As one of the first black standup comedians to find success with white audiences, in the early 1960s, Gregory rose from an impoverished childhood in St. Louis to win a college track scholarship and become a celebrated satirist who deftly commented upon racial divisions at the dawn of the civil rights movement.
"Where else in the world but America," he joked, "could I have lived in the worst neighborhoods, attended the worst schools, rode in the back of the bus, and get paid $5,000 a week just for talking about it?"
Gregory's sharp commentary soon led him into civil rights activism, where his ability to woo audiences through humor helped bring national attention to fledgling efforts at integration and social equality for blacks.

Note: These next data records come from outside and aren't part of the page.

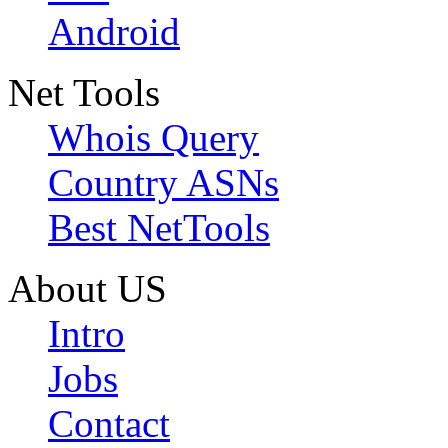
Android
Net Tools
Whois Query
Country ASNs
Best NetTools
About US
Intro
Jobs
Contact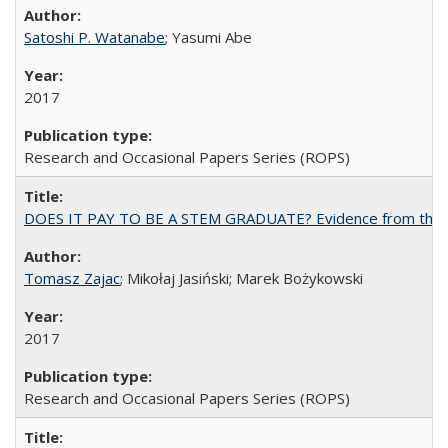
Satoshi P. Watanabe
; Yasumi Abe
2017
Research and Occasional Papers Series (ROPS)
DOES IT PAY TO BE A STEM GRADUATE? Evidence from the Pol
Tomasz Zajac
; Mikołaj Jasiński; Marek Bożykowski
2017
Research and Occasional Papers Series (ROPS)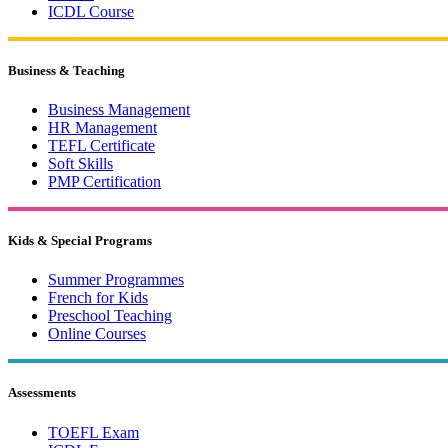
ICDL Course
Business & Teaching
Business Management
HR Management
TEFL Certificate
Soft Skills
PMP Certification
Kids & Special Programs
Summer Programmes
French for Kids
Preschool Teaching
Online Courses
Assessments
TOEFL Exam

Gregory briefly sought political office, running unsuccessfully for mayor of Chicago in 1966 and U.S. president in 1968, when he got 200,000 votes as the Peace and Freedom party candidate. In the late '60s, he befriended John Lennon and was among the voices heard on Lennon's anti-war anthem "Give Peace a Chance," recorded in the Montreal hotel room where Lennon and Yoko Ono were staging a "bed-in" for peace.
An admirer of Gandhi and Martin Luther King Jr., Gregory embraced nonviolence and became a vegetarian and marathon runner.
He preached about the transformative powers of prayer and good health. Once an overweight smoker and drinker, he became a trim, energetic proponent of liquid meals and raw food diets.